### Entries supplied ###
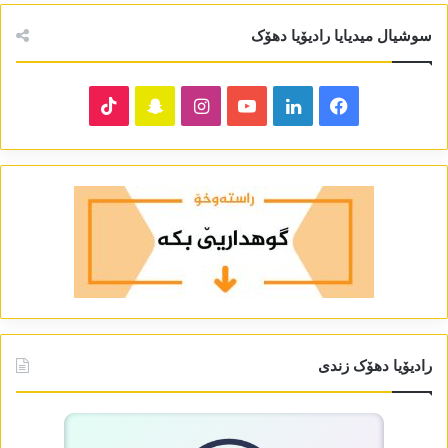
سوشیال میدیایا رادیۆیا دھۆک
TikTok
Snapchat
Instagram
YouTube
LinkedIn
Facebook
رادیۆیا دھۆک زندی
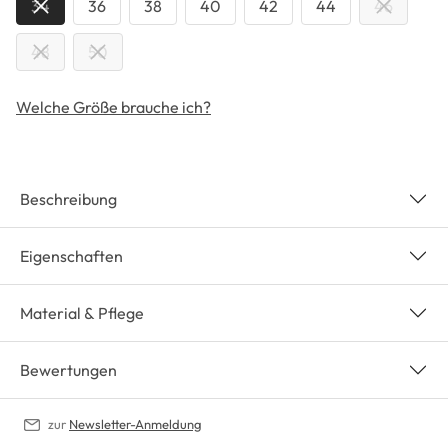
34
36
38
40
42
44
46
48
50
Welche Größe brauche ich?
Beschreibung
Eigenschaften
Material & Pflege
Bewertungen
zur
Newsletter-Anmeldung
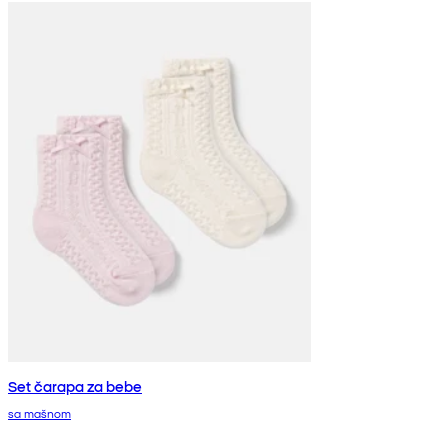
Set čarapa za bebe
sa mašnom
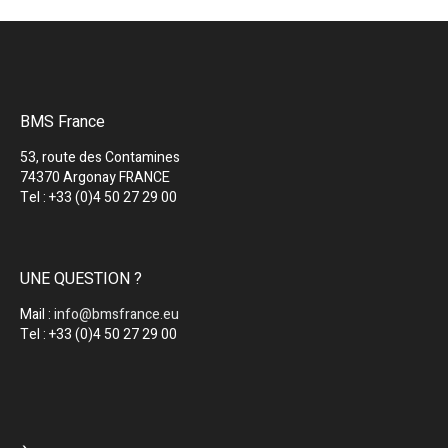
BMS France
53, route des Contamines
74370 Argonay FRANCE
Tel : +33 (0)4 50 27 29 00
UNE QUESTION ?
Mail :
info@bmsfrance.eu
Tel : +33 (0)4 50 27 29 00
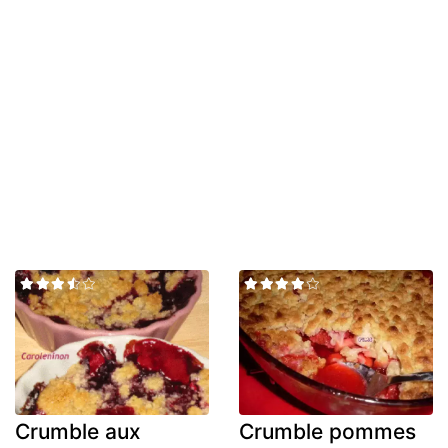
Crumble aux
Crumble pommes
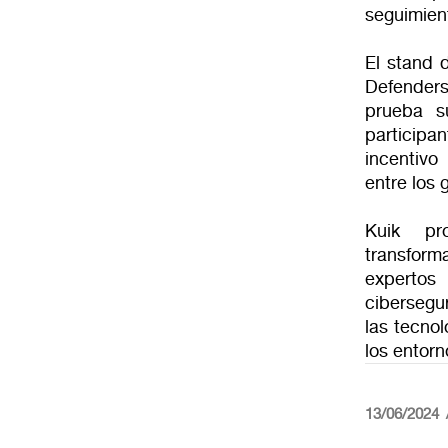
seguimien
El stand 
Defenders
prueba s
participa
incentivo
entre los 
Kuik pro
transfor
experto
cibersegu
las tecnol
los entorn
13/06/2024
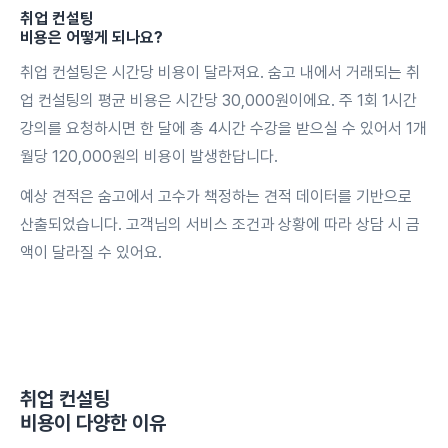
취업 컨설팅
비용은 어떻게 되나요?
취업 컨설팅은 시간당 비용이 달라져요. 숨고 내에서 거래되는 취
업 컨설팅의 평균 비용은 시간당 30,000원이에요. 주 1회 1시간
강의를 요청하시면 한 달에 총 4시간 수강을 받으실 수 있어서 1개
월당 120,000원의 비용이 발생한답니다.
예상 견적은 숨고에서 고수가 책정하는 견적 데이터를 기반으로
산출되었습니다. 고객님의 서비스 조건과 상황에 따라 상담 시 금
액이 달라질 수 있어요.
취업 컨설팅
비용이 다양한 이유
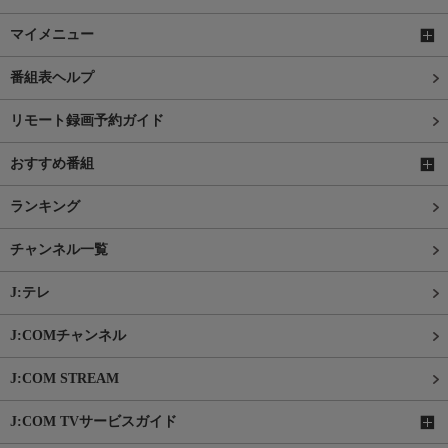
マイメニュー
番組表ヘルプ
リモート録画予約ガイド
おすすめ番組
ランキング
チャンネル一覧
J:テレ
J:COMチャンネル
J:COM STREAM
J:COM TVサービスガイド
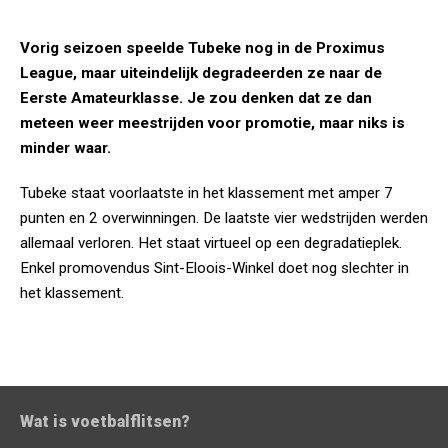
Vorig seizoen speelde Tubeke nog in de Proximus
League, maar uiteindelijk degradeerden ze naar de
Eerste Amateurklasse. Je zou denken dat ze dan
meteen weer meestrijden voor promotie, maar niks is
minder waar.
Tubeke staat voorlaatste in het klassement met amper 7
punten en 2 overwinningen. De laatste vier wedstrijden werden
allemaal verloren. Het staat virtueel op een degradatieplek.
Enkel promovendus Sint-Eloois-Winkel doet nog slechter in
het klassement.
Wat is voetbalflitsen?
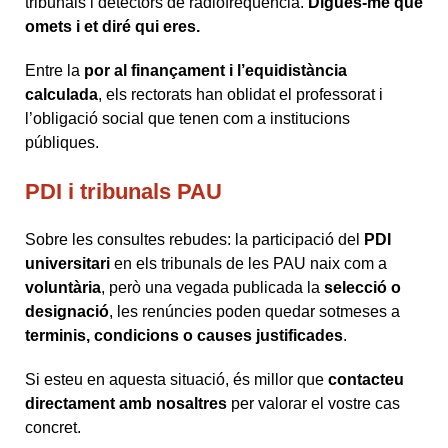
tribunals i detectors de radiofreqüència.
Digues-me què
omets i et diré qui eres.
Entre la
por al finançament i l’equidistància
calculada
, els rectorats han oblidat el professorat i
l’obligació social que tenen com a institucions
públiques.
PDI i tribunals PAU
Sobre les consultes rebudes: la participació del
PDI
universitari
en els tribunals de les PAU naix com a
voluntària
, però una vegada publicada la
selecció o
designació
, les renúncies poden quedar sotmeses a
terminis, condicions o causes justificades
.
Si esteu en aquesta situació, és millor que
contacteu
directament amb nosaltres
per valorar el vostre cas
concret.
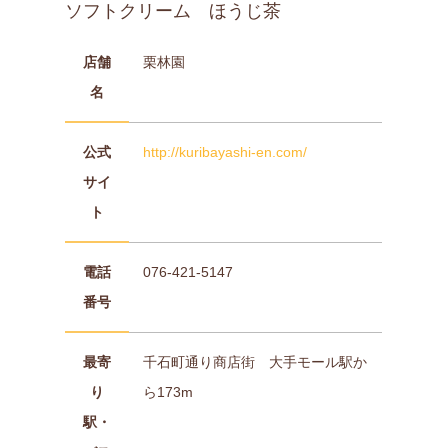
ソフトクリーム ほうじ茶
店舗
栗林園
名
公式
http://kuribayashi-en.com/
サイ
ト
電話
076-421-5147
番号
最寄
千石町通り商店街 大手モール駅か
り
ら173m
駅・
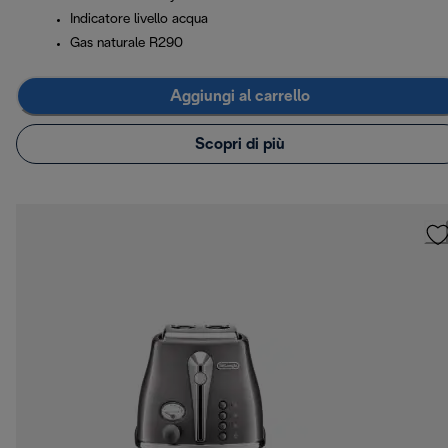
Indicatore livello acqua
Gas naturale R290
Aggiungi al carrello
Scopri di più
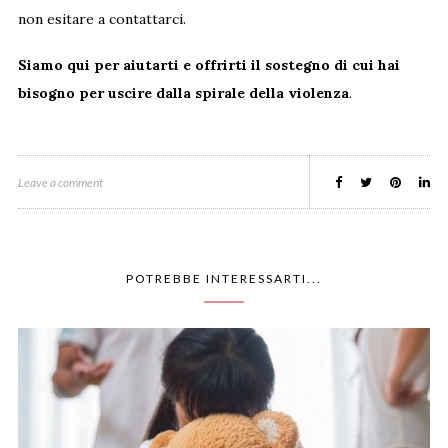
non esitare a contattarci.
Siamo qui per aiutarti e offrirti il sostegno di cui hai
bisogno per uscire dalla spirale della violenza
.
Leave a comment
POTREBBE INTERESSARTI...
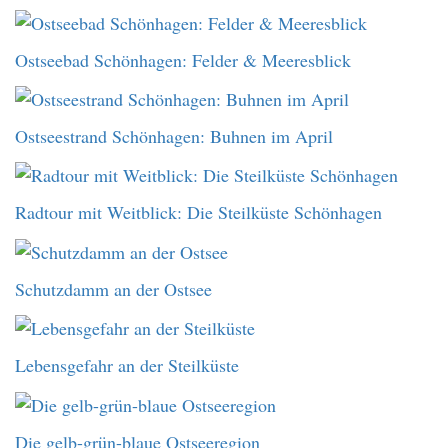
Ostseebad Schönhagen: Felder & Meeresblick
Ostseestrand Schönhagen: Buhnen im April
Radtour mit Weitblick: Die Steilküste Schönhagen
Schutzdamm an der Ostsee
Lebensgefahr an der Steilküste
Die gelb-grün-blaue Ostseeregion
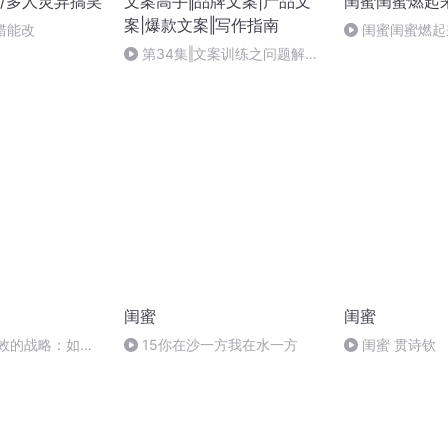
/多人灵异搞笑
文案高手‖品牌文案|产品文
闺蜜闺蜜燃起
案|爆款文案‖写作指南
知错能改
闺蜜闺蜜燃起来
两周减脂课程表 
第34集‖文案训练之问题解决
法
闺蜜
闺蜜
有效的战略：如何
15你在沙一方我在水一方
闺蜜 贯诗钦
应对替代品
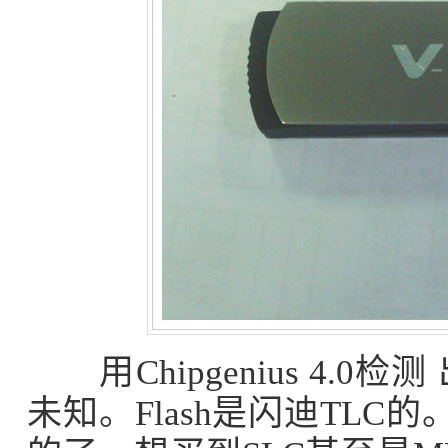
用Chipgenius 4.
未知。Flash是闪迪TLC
###
Prompt: Arrange the entries above as a Markdown table with the columns Row and Line, starting with the first line of the entries and going on through the line with "Scopri di più", both ends included. Number each line, and leave out blank lines and the pictures.

Solution to this problem:
| Row | Line |
|---|---|
| 1 | سوشیال میدیایا رادیۆیا دھۆک |
| 2 | TikTok |
| 3 | Snapchat |
| 4 | Instagram |
| 5 | YouTube |
| 6 | LinkedIn |
| 7 | Facebook |
| 8 | رادیۆیا دھۆک زندی |
| 9 | 34 |
| 10 | 36 |
| 11 | 38 |
| 12 | 40 |
| 13 | 42 |
| 14 | 44 |
| 15 | 46 |
| 16 | 48 |
| 17 | 50 |
| 18 | Welche Größe brauche ich? |
| 19 | Beschreibung |
| 20 | Eigenschaften |
| 21 | Material & Pflege |
| 22 | Bewertungen |
| 23 | zur |
| 24 | Newsletter-Anmeldung |
| 25 | Set čarapa za bebe |
| 26 | sa mašnom |
| 27 | BMS France |
| 28 | 53, route des Contamines |
| 29 | 74370 Argonay FRANCE |
| 30 | Tel : +33 (0)4 50 27 29 00 |
| 31 | UNE QUESTION ? |
| 32 | Mail : |
| 33 | info@bmsfrance.eu |
| 34 | Tel : +33 (0)4 50 27 29 00 |
| 35 | Crumble aux |
| 36 | Crumble pommes |
| 37 | seguimien |
| 38 | El stand  |
| 39 | Defenders |
| 40 | prueba s |
| 41 | participa |
| 42 | incentivo |
| 43 | entre los  |
| 44 | Kuik pro |
| 45 | transfor |
| 46 | experto |
| 47 | cibersegu |
| 48 | las tecnol |
| 49 | los entorn |
| 50 | 13/06/2024 |
| 51 | 취업 컨설팅 |
| 52 | 비용은 어떻게 되나요? |
| 53 | 취업 컨설팅은 시간당 비용이 달라져요. 숨고 내에서 거래되는 취 |
| 54 | 업 컨설팅의 평균 비용은 시간당 30,000원이에요. 주 1회 1시간 |
| 55 | 강의를 요청하시면 한 달에 총 4시간 수강을 받으실 수 있어서 1개 |
| 56 | 월당 120,000원의 비용이 발생한답니다. |
| 57 | 예상 견적은 숨고에서 고수가 책정하는 견적 데이터를 기반으로 |
| 58 | 산출되었습니다. 고객님의 서비스 조건과 상황에 따라 상담 시 금 |
| 59 | 액이 달라질 수 있어요. |
| 60 | 취업 컨설팅 |
| 61 | 비용이 다양한 이유 |
| 62 | マイメニュー |
| 63 | 番組表ヘルプ |
| 64 | リモート録画予約ガイド |
| 65 | おすすめ番組 |
| 66 | ランキング |
| 67 | チャンネル一覧 |
| 68 | J:テレ |
| 69 | J:COMチャンネル |
| 70 | J:COM STREAM |
| 71 | J:COM TVサービスガイド |
| 72 | Vorig seizoen speelde Tubeke nog in de Proximus |
| 73 | League, maar uiteindelijk degradeerden ze naar de |
| 74 | Eerste Amateurklasse. Je zou denken dat ze dan |
| 75 | meteen weer meestrijden voor promotie, maar niks is |
| 76 | minder waar. |
| 77 | Tubeke staat voorlaatste in het klassement met amper 7 |
| 78 | punten en 2 overwinningen. De laatste vier wedstrijden werden |
| 79 | allemaal verloren. Het staat virtueel op een degradatieplek. |
| 80 | Enkel promovendus Sint-Eloois-Winkel doet nog slechter in |
| 81 | het klassement. |
| 82 | Wat is voetbalflitsen? |
| 83 | tribunals i detectors de radiofreqüència. |
| 84 | Digues-me què |
| 85 | omets i et diré qui eres. |
| 86 | Entre la |
| 87 | por al finançament i l’equidistància |
| 88 | calculada |
| 89 | , els rectorats han oblidat el professorat i |
| 90 | l’obligació social que tenen com a institucions |
| 91 | públiques. |
| 92 | PDI i tribunals PAU |
| 93 | Sobre les consultes rebudes: la participació del |
| 94 | PDI |
| 95 | universitari |
| 96 | en els tribunals de les PAU naix com a |
| 97 | voluntària |
| 98 | , però una vegada publicada la |
| 99 | selecció o |
| 100 | designació |
| 101 | , les renúncies poden quedar sotmeses a |
| 102 | terminis, condicions o causes justificades |
| 103 | . |
| 104 | Si esteu en aquesta situació, és millor que |
| 105 | contacteu |
| 106 | directament amb nosaltres |
| 107 | per valorar el vostre cas |
| 108 | concret. |
| 109 | ソフトクリーム ほうじ茶 |
| 110 | 店舗 |
| 111 | 栗林園 |
| 112 | 名 |
| 113 | 公式 |
| 114 | http://kuribayashi-en.com/ |
| 115 | サイ |
| 116 | ト |
| 117 | 電話 |
| 118 | 076-421-5147 |
| 119 | 番号 |
| 120 | 最寄 |
| 121 | 千石町通り商店街 大手モール駅か |
| 122 | り |
| 123 | ら173m |
| 124 | 駅・ |
| 125 | Indicatore livello acqua |
| 126 | Gas naturale R290 |
| 127 | Aggiungi al carrello |
| 128 | Scopri di più |